Assim, o engenheiro desenvolveu um novo formato para cotonetes nasais, mais econômico e eficaz, que mimetizaria as papilas da língua de um gato. Assim, um novo tipo de cotonete passou a ser produzido sem a necessidade de algodão ou tecido na ponta, que pode capturar o muco e mantê-lo intacto até ser liberado no local desejado. Seu gato pode não demonstrar tanto afeto por você, mas sua língua ajudou e muito a humanidade durante essa pandemia.

Não acho que eu precise dar mais exemplos sobre como a natureza nos ensina a lidar com problemas de maneira criativa e extremamente eficaz. E eu gostaria de dizer que o ser humano merece os parabéns por enxergar estas soluções e aplicá-las em problemas do dia a dia, mas a verdade é que nós estamos falhando nesse aprendizado.

Estimativas da NHAPS em 2001 mostram que seres humanos passam, em média, cerca de 90% de suas vidas dentro de carros, casas ou estabelecimentos comerciais. Significa que passamos apenas 10% de nossas vidas do lado de fora, em contato com a natureza, com nosso tutor. Como podemos extrair ideias e inspirações de teias alimentares, como podemos enxergar e refletir sobre a complexidade social de um formigueiro, como podemos nutrir paixão e respeito pela natureza se passamos apenas 10% de nossas vidas em contato com ela? Quantas ideias e soluções estamos perdendo por não passar tempo suficiente observando a vida lidar com obstáculos diários?

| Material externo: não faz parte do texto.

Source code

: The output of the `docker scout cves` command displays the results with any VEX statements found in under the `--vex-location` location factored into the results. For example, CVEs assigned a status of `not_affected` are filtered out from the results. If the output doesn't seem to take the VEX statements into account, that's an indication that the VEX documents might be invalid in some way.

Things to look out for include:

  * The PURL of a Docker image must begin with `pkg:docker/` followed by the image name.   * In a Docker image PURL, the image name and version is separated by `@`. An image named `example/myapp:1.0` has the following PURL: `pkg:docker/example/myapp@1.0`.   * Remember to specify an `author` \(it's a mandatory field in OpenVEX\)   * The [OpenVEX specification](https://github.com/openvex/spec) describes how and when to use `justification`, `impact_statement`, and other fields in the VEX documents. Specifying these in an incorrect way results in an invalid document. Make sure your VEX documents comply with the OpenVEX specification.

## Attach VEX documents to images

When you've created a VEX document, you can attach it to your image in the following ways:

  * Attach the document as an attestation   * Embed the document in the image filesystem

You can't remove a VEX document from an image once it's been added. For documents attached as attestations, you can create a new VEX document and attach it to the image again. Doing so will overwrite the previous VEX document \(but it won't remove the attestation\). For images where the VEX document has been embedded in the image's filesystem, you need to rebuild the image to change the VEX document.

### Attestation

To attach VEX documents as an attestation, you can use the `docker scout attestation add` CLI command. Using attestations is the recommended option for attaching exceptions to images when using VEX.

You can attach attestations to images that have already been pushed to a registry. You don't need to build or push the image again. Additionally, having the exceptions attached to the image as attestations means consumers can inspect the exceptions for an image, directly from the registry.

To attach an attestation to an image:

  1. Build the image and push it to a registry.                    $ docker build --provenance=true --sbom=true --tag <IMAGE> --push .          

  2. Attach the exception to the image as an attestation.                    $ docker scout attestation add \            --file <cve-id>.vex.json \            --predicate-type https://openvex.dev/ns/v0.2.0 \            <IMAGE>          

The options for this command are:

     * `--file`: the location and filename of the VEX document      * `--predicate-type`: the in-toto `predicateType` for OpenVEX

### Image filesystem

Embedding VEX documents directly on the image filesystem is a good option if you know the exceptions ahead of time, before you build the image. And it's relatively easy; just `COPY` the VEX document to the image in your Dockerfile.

Nossa arrogância, nossa falta de respeito pelas outras formas de vida foi o que nos colocou nessa situação de pandemia em primeiro lugar, e pelos mesmos motivos podemos estar perdendo oportunidades de minimizar o dano causado. 

Quem sabe as várias lições que ainda iremos aprender com o coronavírus? E quem sabe quais destas lições usaremos para evitar futuras pandemias, e quais serão esquecidas na petulância humana? Difícil dizer. A lição que eu tento passar com esse texto é: a natureza é mais esperta do que nós. Se somos, realmente, a espécie inteligente que proclamamos ser, então seria inteligente de nossa espécie aprender a aprender. Aprender a humildade no ato de sentar-se na grama e observar a comunicação complexa das aves, o sistema impressionante de nutrição das plantas, e o voo impecável dos insetos. Aprender com um professor é a chave de qualquer aprendizado, e nós temos muita sorte de ter um professor como a natureza.